Under The Previous Government

Government should have already developed and implemented an appropriate financial sector strategy, with accompanying measures, to boost future value-added creation and employment opportunities.  Government has long delayed the preparation of a strategy to counteract the negative impact of international pressures on the development of our financial business.
Between 2013-14, the FSC had worked actively on a new strategy for Mauritius to develop as an international financial centre, with the help of renowned international consultants, Percy Mistry and Nikhil Treebohun. Numerous meetings and discussions, led by the FSC, were held with the global business sector and other financial sector operators.

Framework

Not many countries have a good framework like Mauritius, an emerging International Financial Centre. According to J.C. Shaman, author of Despot’s Guide to Wealth Management, Britain maintains a network of opaque offshore satellites, including British Virgin Islands. Contrary to the latter Mauritius is not a tax haven and the Minister of Finance gave firm commitments to the European Union to comply with scoreboard criteria. There is nothing however that stops us from taking things at a stride.

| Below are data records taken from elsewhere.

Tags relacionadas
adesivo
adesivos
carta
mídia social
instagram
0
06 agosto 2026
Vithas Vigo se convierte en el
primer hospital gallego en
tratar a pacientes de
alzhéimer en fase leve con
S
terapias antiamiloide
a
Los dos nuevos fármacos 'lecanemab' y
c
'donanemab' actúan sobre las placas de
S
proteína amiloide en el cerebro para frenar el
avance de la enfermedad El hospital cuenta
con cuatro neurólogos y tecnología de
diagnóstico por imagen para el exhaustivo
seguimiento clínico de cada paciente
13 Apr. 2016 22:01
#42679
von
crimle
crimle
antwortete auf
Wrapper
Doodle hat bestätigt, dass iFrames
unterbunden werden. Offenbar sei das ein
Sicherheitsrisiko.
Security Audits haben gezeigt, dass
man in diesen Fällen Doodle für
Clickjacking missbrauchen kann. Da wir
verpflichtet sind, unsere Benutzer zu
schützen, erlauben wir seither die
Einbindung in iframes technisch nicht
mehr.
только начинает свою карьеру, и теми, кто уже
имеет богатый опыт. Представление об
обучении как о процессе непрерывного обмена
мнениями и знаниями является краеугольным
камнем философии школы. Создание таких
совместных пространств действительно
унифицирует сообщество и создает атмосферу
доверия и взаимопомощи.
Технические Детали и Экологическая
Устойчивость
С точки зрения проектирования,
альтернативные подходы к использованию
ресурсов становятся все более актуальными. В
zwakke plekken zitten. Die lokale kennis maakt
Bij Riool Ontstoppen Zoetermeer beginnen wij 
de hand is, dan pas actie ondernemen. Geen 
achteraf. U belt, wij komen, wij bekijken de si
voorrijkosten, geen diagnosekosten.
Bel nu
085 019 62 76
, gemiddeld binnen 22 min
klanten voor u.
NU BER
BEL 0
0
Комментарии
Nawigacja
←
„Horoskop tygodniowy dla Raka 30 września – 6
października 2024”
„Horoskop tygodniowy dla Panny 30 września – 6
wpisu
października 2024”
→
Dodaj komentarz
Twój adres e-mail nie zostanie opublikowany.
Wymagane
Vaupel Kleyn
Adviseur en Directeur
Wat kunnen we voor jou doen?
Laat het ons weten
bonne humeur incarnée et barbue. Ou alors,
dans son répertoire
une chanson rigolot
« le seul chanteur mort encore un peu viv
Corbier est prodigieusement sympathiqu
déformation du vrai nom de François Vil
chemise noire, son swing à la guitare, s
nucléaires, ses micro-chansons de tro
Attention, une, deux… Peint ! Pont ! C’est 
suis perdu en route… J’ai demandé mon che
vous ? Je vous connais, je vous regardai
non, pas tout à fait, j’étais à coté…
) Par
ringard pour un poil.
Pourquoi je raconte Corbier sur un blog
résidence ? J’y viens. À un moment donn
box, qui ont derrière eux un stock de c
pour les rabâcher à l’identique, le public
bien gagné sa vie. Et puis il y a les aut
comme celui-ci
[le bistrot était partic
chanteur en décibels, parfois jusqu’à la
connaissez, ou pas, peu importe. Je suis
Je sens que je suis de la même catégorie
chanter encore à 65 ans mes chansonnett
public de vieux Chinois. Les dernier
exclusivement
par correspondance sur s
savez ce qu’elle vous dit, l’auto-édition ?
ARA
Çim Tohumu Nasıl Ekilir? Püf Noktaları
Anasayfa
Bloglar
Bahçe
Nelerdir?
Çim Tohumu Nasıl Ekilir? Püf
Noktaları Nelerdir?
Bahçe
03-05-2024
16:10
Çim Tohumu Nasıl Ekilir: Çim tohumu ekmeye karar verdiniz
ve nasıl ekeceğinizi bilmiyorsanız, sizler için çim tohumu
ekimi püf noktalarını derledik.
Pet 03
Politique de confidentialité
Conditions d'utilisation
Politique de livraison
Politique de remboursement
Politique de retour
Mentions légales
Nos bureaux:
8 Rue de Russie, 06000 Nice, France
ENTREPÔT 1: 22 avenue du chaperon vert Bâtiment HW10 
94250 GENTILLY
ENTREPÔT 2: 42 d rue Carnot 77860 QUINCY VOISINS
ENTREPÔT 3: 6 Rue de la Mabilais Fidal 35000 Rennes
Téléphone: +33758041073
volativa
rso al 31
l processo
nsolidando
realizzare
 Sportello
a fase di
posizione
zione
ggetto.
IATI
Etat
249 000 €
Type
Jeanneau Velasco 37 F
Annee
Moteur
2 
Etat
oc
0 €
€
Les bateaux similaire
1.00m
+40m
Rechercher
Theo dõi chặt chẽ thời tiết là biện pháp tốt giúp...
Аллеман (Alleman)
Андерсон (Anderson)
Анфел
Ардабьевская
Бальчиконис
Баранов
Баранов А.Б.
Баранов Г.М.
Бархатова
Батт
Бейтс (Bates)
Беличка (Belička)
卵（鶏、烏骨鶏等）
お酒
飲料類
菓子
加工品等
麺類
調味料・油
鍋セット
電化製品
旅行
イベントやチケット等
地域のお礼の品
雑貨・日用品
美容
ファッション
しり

Mauritius, unlike the US, does not have anonymous shell companies, which are dubbed the gateway cars of financial crimes.

Since the Deputy Prime Minister has used his discerning eyes to scan the DNA of potential investors to issue a Certificate of Character, a pessimistic mood has been prevailing in the financial sector.

It is a major contributor to GDP growth, for high value job creation, an important driver of the economy including the real estate sector which is hoping for continued demand for office space arising from the expansion of financial service sector business. Scandals in the financial sector abound, including the granting of an investment banking licence by the FSC to a doubtful investor like Sobrinho. Confidence is at rock bottom.

The Regime Never Learns

International and Domestic pressures are intensifying and the veil of secrecy will inevitably be lifted by the court. There is no high risk high reward in a sector which owes its legitimacy to substance and to a lesser extent to confidentiality.
Where is the scheme to offer Foreigners the opportunity to obtain Mauritian Citizenship provided a non refundable contribution of $ 1,000,000 is made? The two schemes have been swept under the carpet.

This is the joy of being under the constant gaze of Effective Regulatory bodies. The Standards have to be raised. This Government will never learn and it wants to make hay even if the sun is setting.

Despite commitment to comply with INTERNATIONAL PUBLIC SECTOR ACCOUNTING STANDARDS, the Regime continues to go on a spending spree. By 2022 all debts incurred by Government will be computed. Total public debt as a % of GDP will be published. By then they will have to be held accountable in the name of transparency and fair justice.